Given entries: Begin

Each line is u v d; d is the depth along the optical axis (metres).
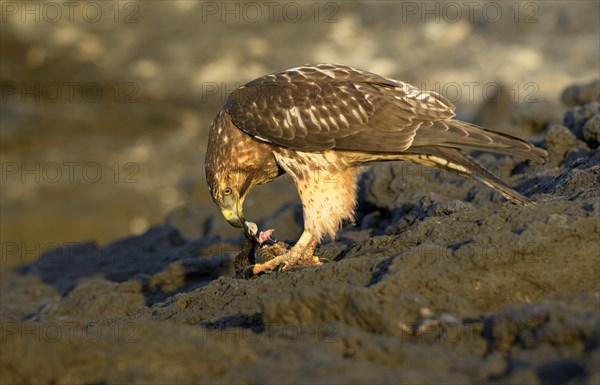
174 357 7.39
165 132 40.84
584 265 8.45
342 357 7.40
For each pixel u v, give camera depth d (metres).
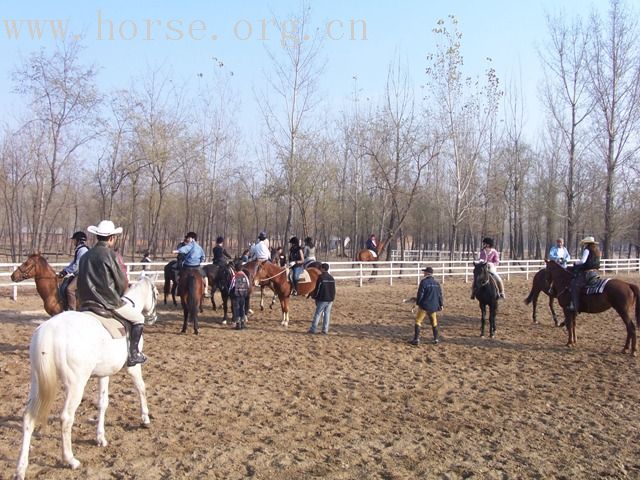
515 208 46.34
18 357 9.47
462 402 7.88
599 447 6.25
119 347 5.53
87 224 52.62
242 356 10.27
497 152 46.16
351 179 45.53
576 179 42.50
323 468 5.38
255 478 5.10
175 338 11.70
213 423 6.58
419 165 31.62
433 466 5.55
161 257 43.00
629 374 9.73
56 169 25.48
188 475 5.11
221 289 13.71
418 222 56.47
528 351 11.55
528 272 30.27
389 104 31.97
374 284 25.14
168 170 34.38
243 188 50.69
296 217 47.81
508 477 5.35
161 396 7.55
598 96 35.25
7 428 6.14
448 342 12.26
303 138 31.30
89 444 5.76
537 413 7.46
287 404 7.48
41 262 9.65
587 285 11.65
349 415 7.11
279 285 13.62
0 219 50.09
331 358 10.38
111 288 5.50
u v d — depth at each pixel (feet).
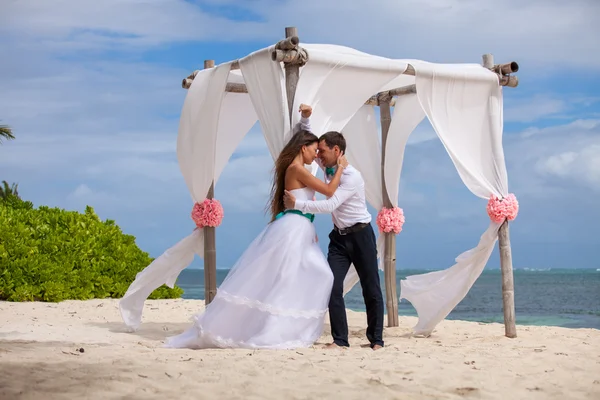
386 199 29.09
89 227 44.21
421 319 25.77
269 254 20.24
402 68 23.67
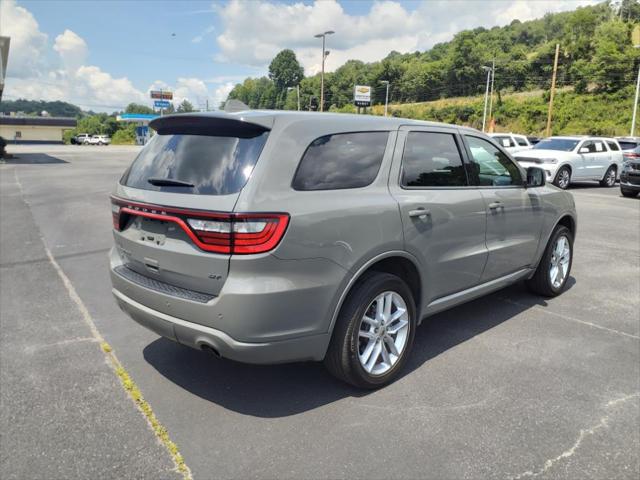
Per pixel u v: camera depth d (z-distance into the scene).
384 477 2.51
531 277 5.23
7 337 4.20
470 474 2.53
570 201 5.39
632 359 3.87
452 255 3.81
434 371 3.64
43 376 3.53
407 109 117.38
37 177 19.12
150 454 2.69
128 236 3.27
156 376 3.55
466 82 115.38
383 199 3.23
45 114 111.06
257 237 2.64
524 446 2.76
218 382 3.47
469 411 3.11
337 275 2.95
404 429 2.91
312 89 128.12
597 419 3.03
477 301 5.23
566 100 75.94
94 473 2.54
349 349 3.11
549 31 150.50
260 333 2.72
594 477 2.52
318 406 3.16
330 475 2.52
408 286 3.60
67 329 4.39
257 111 3.14
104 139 85.12
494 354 3.93
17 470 2.55
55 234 8.47
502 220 4.30
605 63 73.62
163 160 3.17
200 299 2.80
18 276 6.00
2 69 28.58
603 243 8.20
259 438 2.83
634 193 15.16
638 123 60.31
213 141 3.00
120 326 4.47
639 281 6.02
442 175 3.80
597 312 4.91
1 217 10.10
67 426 2.94
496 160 4.43
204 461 2.63
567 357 3.89
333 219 2.90
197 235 2.75
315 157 2.97
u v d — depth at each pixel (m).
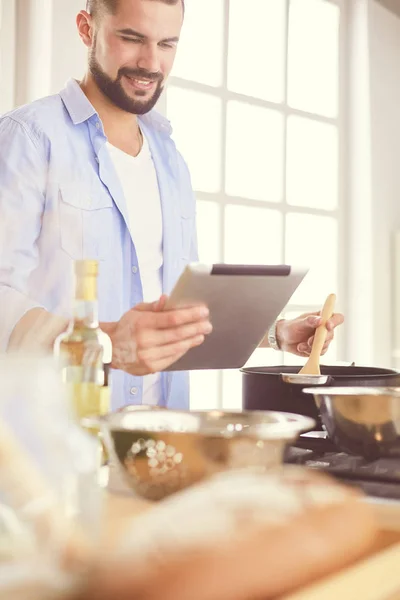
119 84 1.86
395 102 4.06
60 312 1.76
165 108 2.99
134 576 0.36
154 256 1.92
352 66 3.90
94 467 0.48
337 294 3.88
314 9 3.69
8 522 0.39
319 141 3.76
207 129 3.20
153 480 0.70
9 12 2.47
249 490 0.43
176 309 1.16
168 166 2.00
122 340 1.16
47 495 0.41
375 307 3.91
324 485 0.48
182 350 1.18
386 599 0.51
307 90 3.67
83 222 1.78
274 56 3.48
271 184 3.50
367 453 0.85
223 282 1.14
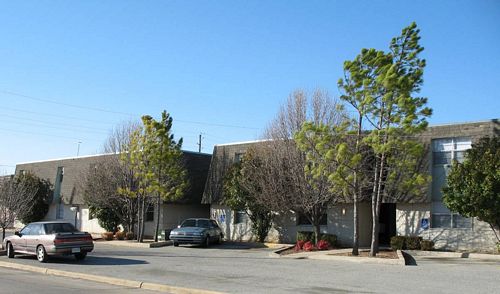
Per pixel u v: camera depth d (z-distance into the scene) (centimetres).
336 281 1551
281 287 1432
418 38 2194
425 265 1992
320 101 2914
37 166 4906
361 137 2297
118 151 4100
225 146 3584
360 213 2898
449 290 1369
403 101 2056
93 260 2227
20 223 4912
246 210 3231
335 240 2819
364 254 2347
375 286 1446
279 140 2880
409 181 2180
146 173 3253
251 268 1923
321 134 2242
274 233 3241
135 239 3634
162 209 3775
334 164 2295
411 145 2120
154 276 1683
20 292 1372
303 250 2645
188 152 3928
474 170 2194
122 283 1552
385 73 2123
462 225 2520
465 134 2519
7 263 2095
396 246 2606
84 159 4372
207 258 2345
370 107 2159
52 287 1473
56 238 2103
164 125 3288
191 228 3089
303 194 2639
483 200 2150
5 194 2922
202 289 1386
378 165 2356
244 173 3030
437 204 2598
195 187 3897
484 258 2253
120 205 3778
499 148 2223
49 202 4600
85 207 4334
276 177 2794
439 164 2605
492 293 1321
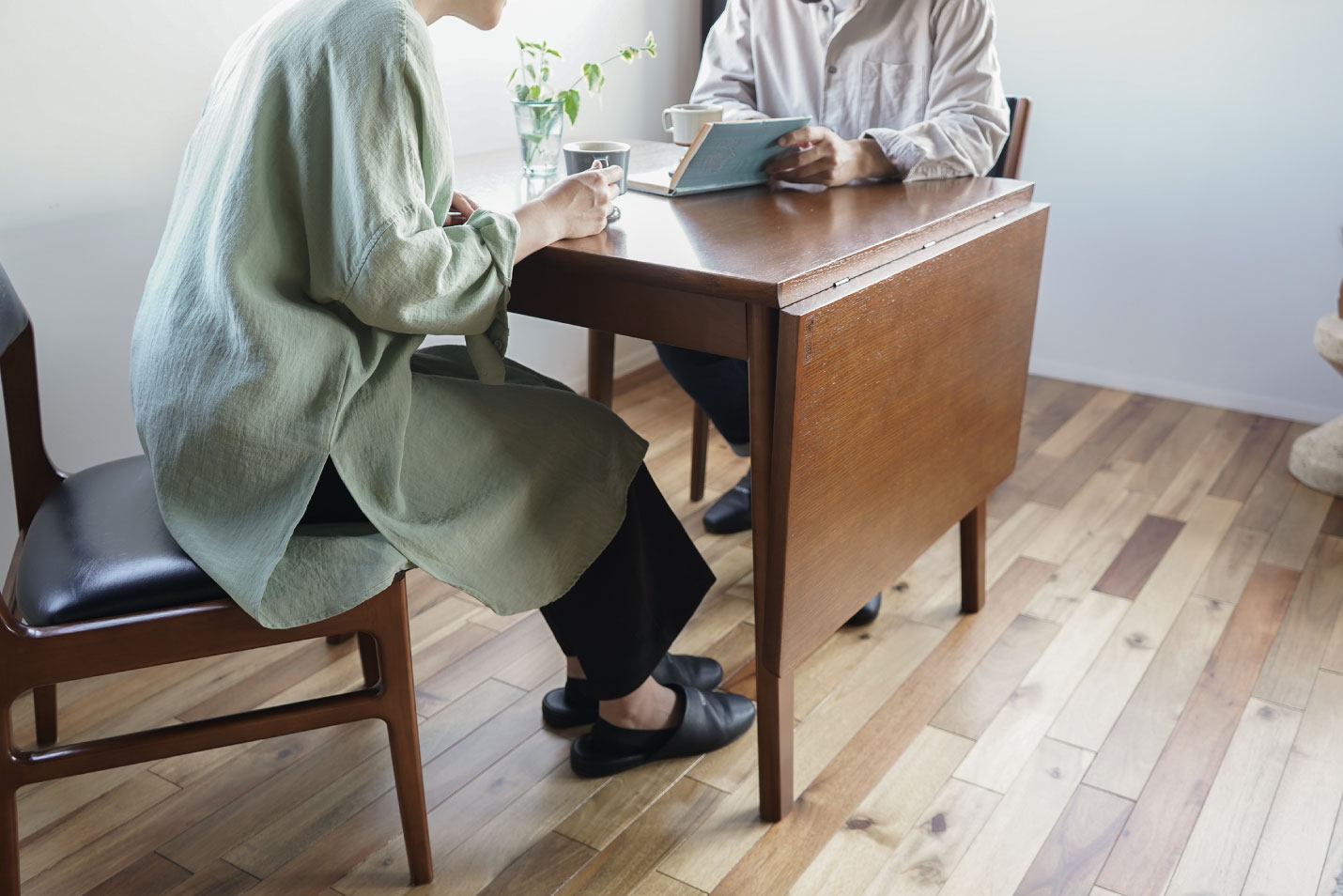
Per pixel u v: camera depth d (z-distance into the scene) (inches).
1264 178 114.7
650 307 53.9
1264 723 68.8
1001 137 77.4
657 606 59.0
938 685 72.1
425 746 64.8
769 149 68.7
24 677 44.1
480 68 97.6
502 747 65.1
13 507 70.5
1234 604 82.6
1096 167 123.0
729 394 84.4
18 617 48.8
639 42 114.3
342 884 54.6
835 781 62.9
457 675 71.6
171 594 45.7
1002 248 67.8
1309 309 116.0
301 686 69.9
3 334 51.7
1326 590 84.8
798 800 61.3
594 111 110.7
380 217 42.6
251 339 43.6
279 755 64.0
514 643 75.5
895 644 76.7
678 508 95.8
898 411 60.2
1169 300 123.0
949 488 69.6
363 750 64.6
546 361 113.7
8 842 46.1
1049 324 130.6
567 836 58.2
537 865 56.1
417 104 43.7
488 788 61.5
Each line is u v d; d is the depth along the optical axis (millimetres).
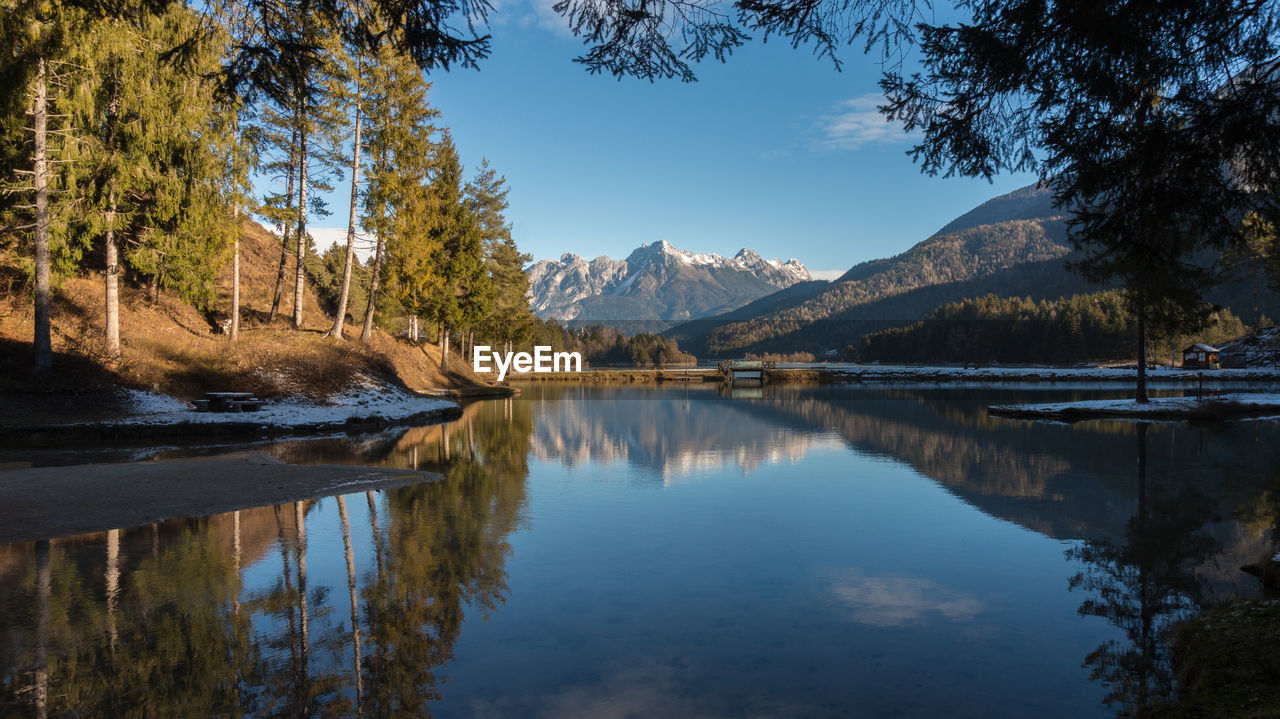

Given entries: End

Task directions.
Transcribe all the entries precisely. Do not include any picture.

Result below.
Each line is u v d; d is the depth along the optical axis (metres).
174 357 7.39
165 132 40.84
584 265 8.45
342 357 7.40
For each pixel u v, give camera depth d (metres).
515 208 46.34
18 357 9.47
462 402 7.88
599 447 6.25
119 347 5.53
87 224 52.62
242 356 10.27
497 152 46.16
351 179 45.53
576 179 42.50
323 468 5.38
255 478 5.10
175 338 11.70
213 423 6.58
419 165 31.62
433 466 5.55
161 257 43.00
629 374 9.73
56 169 25.48
188 475 5.11
221 289 13.71
418 222 56.47
528 351 11.55
528 272 30.27
389 104 31.97
374 284 25.14
168 170 34.38
243 188 50.69
296 217 47.81
508 477 5.35
161 396 7.55
598 96 35.25
7 428 6.14
448 342 12.26
303 138 31.30
89 444 5.76
537 413 7.46
287 404 7.48
41 262 9.65
587 285 11.65
349 415 7.11
279 285 13.62
0 219 50.09
331 358 10.38
111 288 5.50
u v d — depth at each pixel (feet).
386 199 29.09
89 227 44.21
421 319 25.77
269 254 20.24
402 68 23.67
Per pixel u v: camera depth d (z-distance into the scene).
384 477 2.51
531 277 5.23
7 337 4.20
470 474 2.53
570 201 5.39
632 359 3.87
452 255 3.81
434 371 3.64
43 376 3.53
407 109 117.38
37 177 19.12
150 454 2.69
128 236 3.27
156 376 3.55
466 82 115.38
383 199 3.23
45 114 111.06
257 237 2.64
524 446 2.76
218 382 3.47
469 411 3.11
337 275 2.95
404 429 2.91
312 89 128.12
597 419 3.03
477 301 5.23
566 100 75.94
94 473 2.54
349 349 3.11
549 31 150.50
260 333 2.72
594 477 2.52
318 406 3.16
330 475 2.52
408 286 3.60
67 329 4.39
257 111 3.14
104 139 85.12
494 354 3.93
17 470 2.55
55 234 8.47
502 220 4.30
605 63 73.62
163 160 3.17
200 299 2.80
18 276 6.00
2 69 28.58
603 243 8.20
259 438 2.83
634 193 15.16
638 123 60.31
213 141 3.00
120 326 4.47
639 281 6.02
442 175 3.80
597 312 4.91
1 217 10.10
67 426 2.94
496 160 4.43
204 461 2.63
567 357 3.89
333 219 2.90
197 235 2.75
315 157 2.97
u v d — depth at each pixel (m).
119 84 1.86
395 102 4.06
60 312 1.76
165 108 2.99
134 576 0.36
154 256 1.92
352 66 3.90
94 467 0.48
337 294 3.88
314 9 3.69
8 522 0.39
319 141 3.76
207 129 3.20
153 480 0.70
9 12 2.47
249 490 0.43
176 309 1.16
168 166 2.00
122 340 1.16
47 495 0.41
375 307 3.91
324 485 0.48
182 350 1.18
386 599 0.51
307 90 3.67
83 222 1.78
274 56 3.48
271 184 3.50
367 453 0.85
223 282 1.14
Per pixel u v: camera depth d (z-distance into the scene) (centimetres).
336 281 1551
281 287 1432
418 38 2194
425 265 1992
320 101 2914
37 166 4906
361 137 2297
118 151 4100
225 146 3584
360 213 2898
449 290 1369
403 101 2056
93 260 2227
20 223 4912
246 210 3231
335 240 2819
364 254 2347
375 286 1446
279 140 2880
409 181 2180
146 173 3253
251 268 1923
321 134 2242
274 233 3241
135 239 3634
162 209 3775
334 164 2295
411 145 2120
154 276 1683
20 292 1372
303 250 2645
188 152 3928
474 170 2194
122 283 1552
385 73 2123
462 225 2520
465 134 2519
7 263 2095
396 246 2606
84 159 4372
207 258 2345
370 107 2159
52 287 1473
56 238 2103
164 125 3288
191 228 3089
303 194 2639
483 200 2150
5 194 2922
202 289 1386
378 165 2356
244 173 3030
437 204 2598
195 187 3897
484 258 2253
120 205 3778
499 148 2223
49 202 4600
85 207 4334
276 177 2794
439 164 2605
492 293 1321
Per pixel u v: camera depth d (z-distance into the scene) (inches).
1264 178 114.7
650 307 53.9
1264 723 68.8
1001 137 77.4
657 606 59.0
938 685 72.1
425 746 64.8
769 149 68.7
24 677 44.1
480 68 97.6
502 747 65.1
13 507 70.5
1234 604 82.6
1096 167 123.0
729 394 84.4
18 617 48.8
639 42 114.3
342 884 54.6
835 781 62.9
457 675 71.6
171 594 45.7
1002 248 67.8
1309 309 116.0
301 686 69.9
3 334 51.7
1326 590 84.8
798 800 61.3
594 111 110.7
380 217 42.6
251 339 43.6
279 755 64.0
514 643 75.5
895 644 76.7
678 508 95.8
898 411 60.2
1169 300 123.0
949 488 69.6
363 750 64.6
546 361 113.7
8 842 46.1
1049 324 130.6
567 836 58.2
537 865 56.1
417 104 43.7
488 788 61.5
Each line is u v d; d is the depth along the optical axis (millimetres).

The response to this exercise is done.